On Jul 11, at 2:15 PM, "Rushforth, Peter" <Peter.Rushforth at NRCan-RNCan.gc.ca> wrote:

>> I think the
>> biggest problem I have with designing RESTful resources
>> around coverage data is the fact that most coverages
>> represent natural phenomena that vary continuously across the
>> earth's surface (or atmosphere, or sub-surface). This means
>> that the actual cell values are only approximations of what
>> is expected to be observed in nature.
> Can a coverage be tiled?  Can you reproduce a coverage data structure by
> re-assembling tiles?

This is exactly the problem. I think coverage loses meaning when it's tiled. It's like graphing a wavelength equation, then snipping out a part of the graph, then trying to recreate the original equation with only that part of the graph. There will probably be many equations that fit the graph. I suppose you could avoid this problem with coverages by maintaining, e.g., something like a "link=source" to the original coverage in the tile data.
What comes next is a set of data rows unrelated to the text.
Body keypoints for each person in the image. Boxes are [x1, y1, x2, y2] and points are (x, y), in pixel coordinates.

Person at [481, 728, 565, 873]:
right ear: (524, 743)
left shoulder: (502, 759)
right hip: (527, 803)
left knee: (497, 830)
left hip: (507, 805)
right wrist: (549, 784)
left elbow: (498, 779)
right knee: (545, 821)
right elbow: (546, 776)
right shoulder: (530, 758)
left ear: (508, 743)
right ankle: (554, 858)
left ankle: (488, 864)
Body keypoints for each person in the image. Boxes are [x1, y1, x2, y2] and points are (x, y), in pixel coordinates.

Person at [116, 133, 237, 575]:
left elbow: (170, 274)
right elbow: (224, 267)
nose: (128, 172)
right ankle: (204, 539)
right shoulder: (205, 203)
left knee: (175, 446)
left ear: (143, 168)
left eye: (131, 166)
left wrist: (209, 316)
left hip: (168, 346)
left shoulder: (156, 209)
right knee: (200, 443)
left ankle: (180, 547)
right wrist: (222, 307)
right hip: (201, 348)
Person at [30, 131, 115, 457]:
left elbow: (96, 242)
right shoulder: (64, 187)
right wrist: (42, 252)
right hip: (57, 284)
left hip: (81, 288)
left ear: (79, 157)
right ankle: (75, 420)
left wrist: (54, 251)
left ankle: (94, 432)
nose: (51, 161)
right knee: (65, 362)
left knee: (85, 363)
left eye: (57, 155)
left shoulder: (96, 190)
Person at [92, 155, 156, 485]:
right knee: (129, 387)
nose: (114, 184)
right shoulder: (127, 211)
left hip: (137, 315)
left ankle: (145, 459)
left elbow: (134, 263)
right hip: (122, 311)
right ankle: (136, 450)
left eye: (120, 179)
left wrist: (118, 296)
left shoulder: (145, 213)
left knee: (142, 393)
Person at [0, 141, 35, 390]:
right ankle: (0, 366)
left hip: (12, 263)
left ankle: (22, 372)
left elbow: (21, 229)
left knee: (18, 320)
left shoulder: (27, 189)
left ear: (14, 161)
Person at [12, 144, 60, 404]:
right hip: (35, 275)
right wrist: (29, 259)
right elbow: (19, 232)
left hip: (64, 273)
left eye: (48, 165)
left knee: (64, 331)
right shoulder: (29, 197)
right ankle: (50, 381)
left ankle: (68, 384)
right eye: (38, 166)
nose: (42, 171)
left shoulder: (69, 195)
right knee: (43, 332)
But I also don't have the professional background in the sciences that use coverages to know if this would be useful.

>> This is why I have a
>> hard time calling anything a resource other than the full coverage.
> But, a FeatureCollection is also a Feature, right?  A collection
> can have in principle an unlimited number of features.   A representation
> is just that: a representation of the resource.  Not the whole thing, necessarily.
> Not the beginning of it, nor the end of it necessarily.  If one
> can figure out how to provide access to a part of a resource,
> and potentially link to other parts of it e.g. link at rel="next".

No problem with anything you say here. Actually I emphatically agree the only problem is figuring out those pesky link relations!